Генрих Сапгир. Классик авангарда — страница 17 из 34

[289]. В этих трех книгах, а особенно в издании поэмы «МКХ — мушиный след», не просто художественные иллюстрации, а истинный синтез вербального и пикториального. К такой гармонизации творчества поэтов и художников с юности стремился сам Сапгир. Осенью 1987 года Сапгир наконец-то получает разрешение поехать в Париж, где с 1978 года жили его бывшая (вторая) жена Кира Сапгир и дочь Маша[290]. Сапгир пробыл в Париже около трех месяцев. Прошло несколько выступлений Сапгира, которые произвели на русский Париж сильное впечатление. После долгой разлуки Сапгир увиделся с друзьями — художниками и писателями. По материалам стихов, прочитанных Сапгиром 27 ноября 1987 на вечере в мастерской художника В. Бруя, выпускается вторая книга поэта — «Стихи—87». В поздние 1980-е и 1990-е годы Генрих и его третья жена Людмила Родовская (Сапгир) регулярно гостили в Париже, куда переехали дочь Сапгира Елена и ее сын Александр. В этих поездках из Москвы в Париж было что-то чеховское. «Осенью, наверное, опять в Париж», — говорили Сапгиры. К этому времени в Париже выходят еще несколько книг Сапгира: «Лица соца» (1990) и коллективный сборник «Черный квадрат» (1991), изданный по материалам вечера в Париже К. Кедрова, С. Лёна, Г. Сапгира и А. Хвостенко, с параллельными французскими переводами. Париж стал вторым (после Москвы) любимым городом Сапгира и органично вошел в его стихи и прозу, включая «Сонеты-89», поэмы «Лувр» и «Блошиный рынок», цикл коротких рассказов «Париж, который я выдумал»[291]. Впервые попав в Париж в шестьдесят лет, Сапгир хорошо узнал этот город, особенно некоторые районы-аррондисманы.

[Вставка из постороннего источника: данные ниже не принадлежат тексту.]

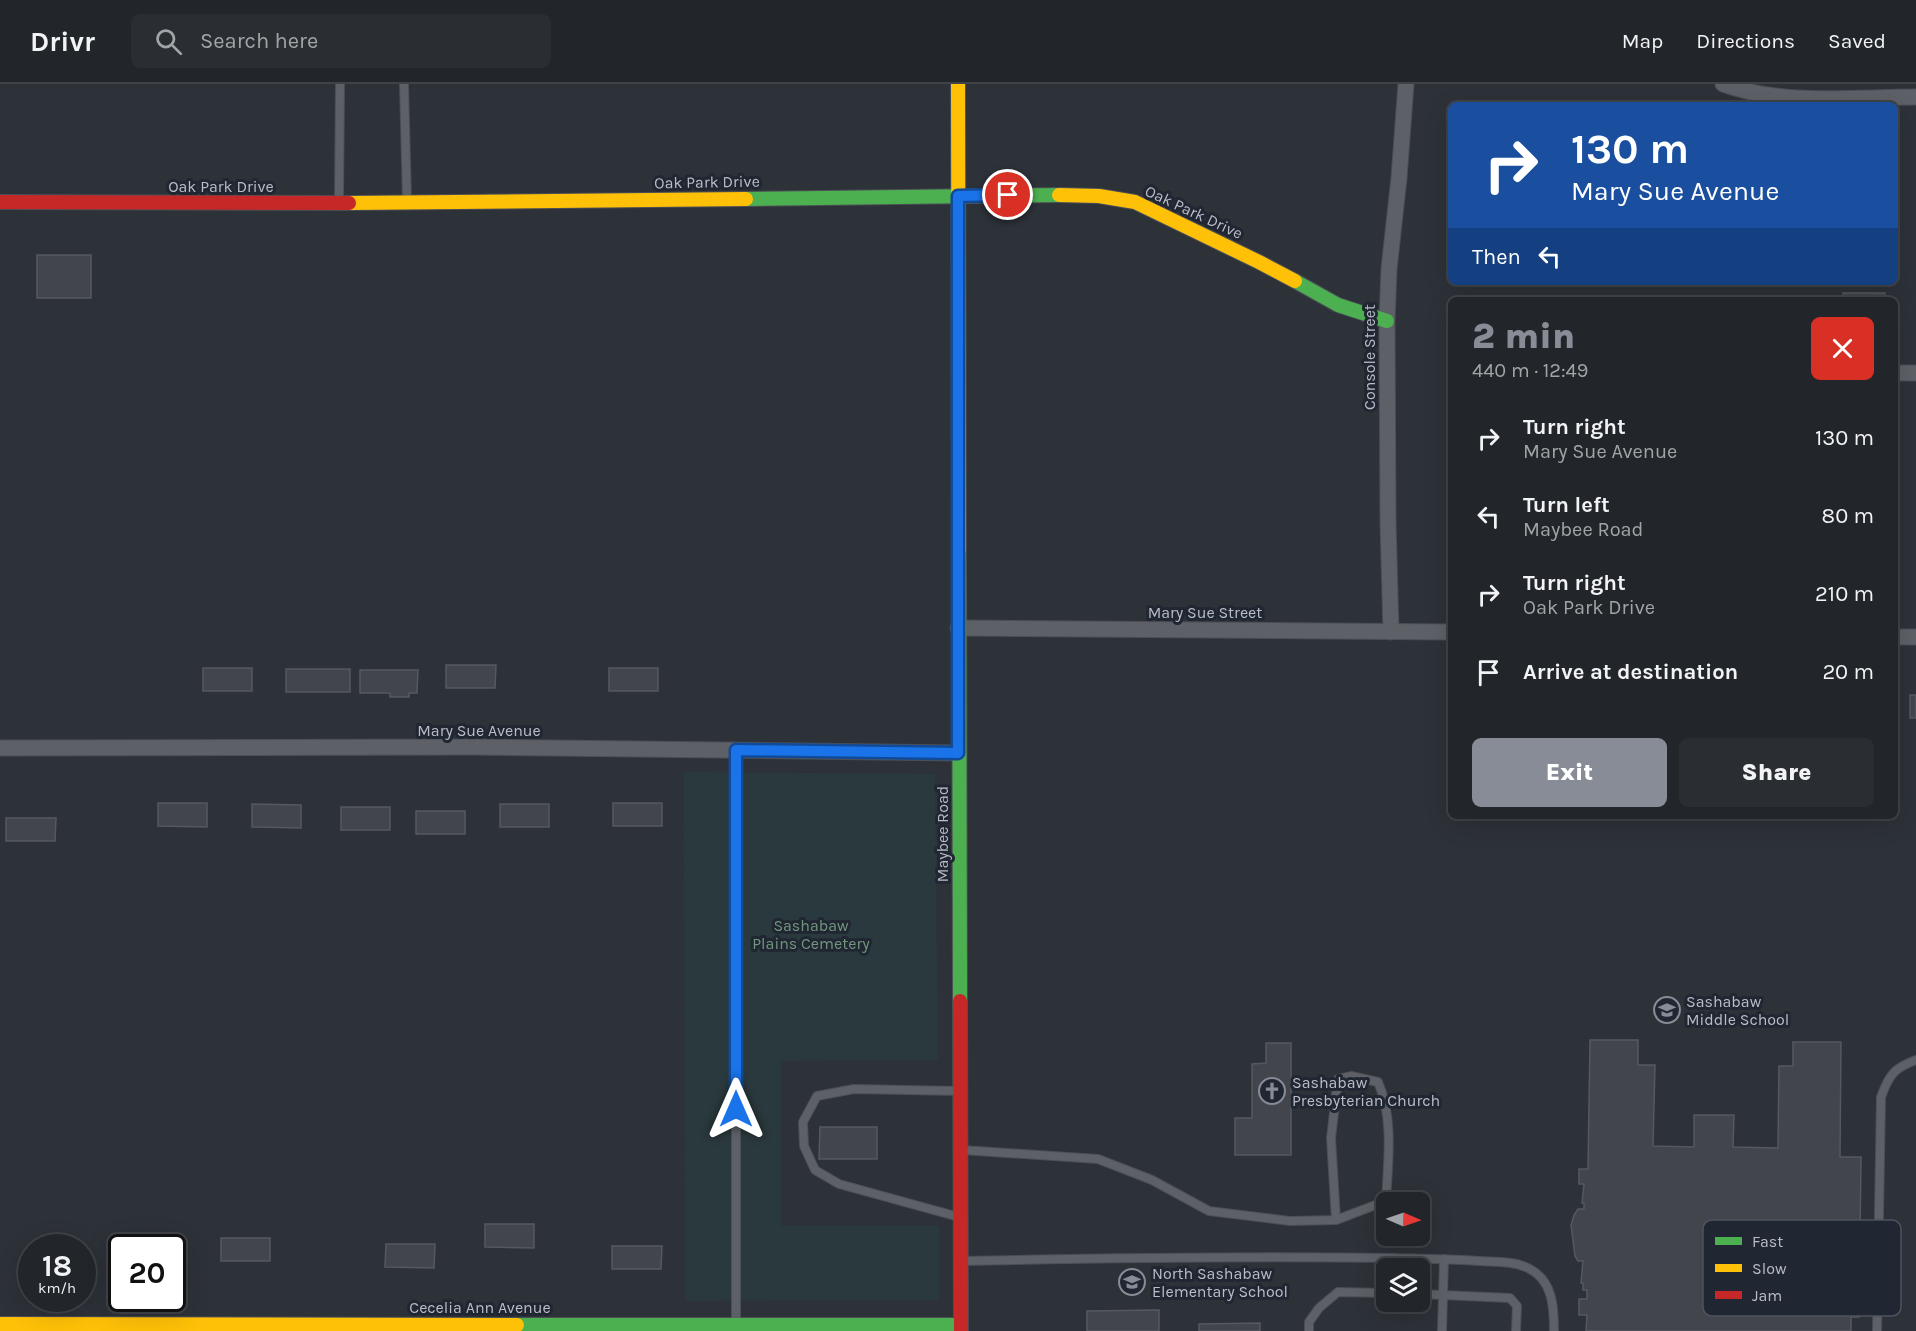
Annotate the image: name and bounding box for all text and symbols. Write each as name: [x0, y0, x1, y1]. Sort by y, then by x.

В середине мая 1995 года авторы этой книги оказались в Париже и присутствовали на вечере в зале Пушкинского центра. Александр Глезер представлял публике Валерию Нарбикову, Виктора Ерофеева и Генриха Сапгира — авторов издательства «Третья волна» и журнала «Стрелец». Сапгира принимали восторженно, особенно стихотворение «Летучая фраза» (из книги «Развитие метода», 1991)[292]: «любит русский писатель как русский (это известно) / любит русский писатель как никто (это возможно) / любит русский писатель: никто я! никто! (это слыхали) / никто не любит как русский писатель (это уже перебор) // есть русский писатель и есть русский никто / любит русский никто как русский / любит русский никто как русский писатель / любит русский никто как никто <…>»[293].

Интересно было найти в современной Сапгиру американской поэзии подобие принципам прекрасной лирико-аналитический тавтологии, которые разрабатывал Сапгир вслед за Гертрудой Стайн, научившей этому методу поэтов XX века (см. знаменитую матрицу Г. Стайн «Rose is a rose is a rose» из стихотворения «Sacred Emily», 1913). Приводим несколько строк из стихотворения Ч. К. Вильямса (С. К. Williams, р. 1936) «This Happened», впервые опубликованного в журнале «The New Yorker» в 2001 году: «<…> A casual impulse, a fancy, never throught of until now, hardly thought of even now… / No, more than impulse or fancy, the girl knows what she’s doing, / the girl means something, the girl means to mean, / because, it occurs to her in that instant, the beautiful or not, bright yes or no, / she’s not who she is, she’s not the person she is, and the reason, she suddenly knows <…>»[294]. У Ч. К. Вильямса к слегка популяризованному и разбавленному «методу» Гертруды Стайн добавлена интонация Уоллеса Стивенса. У Сапгира прием звучит более оригинально, остро, беспощадно, как и у самой Стайн: «I have sat with so many. I have sat with wives who were not wives, of geniuses who were real geniuses. I have sat with real wives of geniuses who were not real geniuses. I have sat with wives of geniuses, of near geniuses, of would be geniuses, in short I have sat very often and very long with many wives and wives of many geniuses».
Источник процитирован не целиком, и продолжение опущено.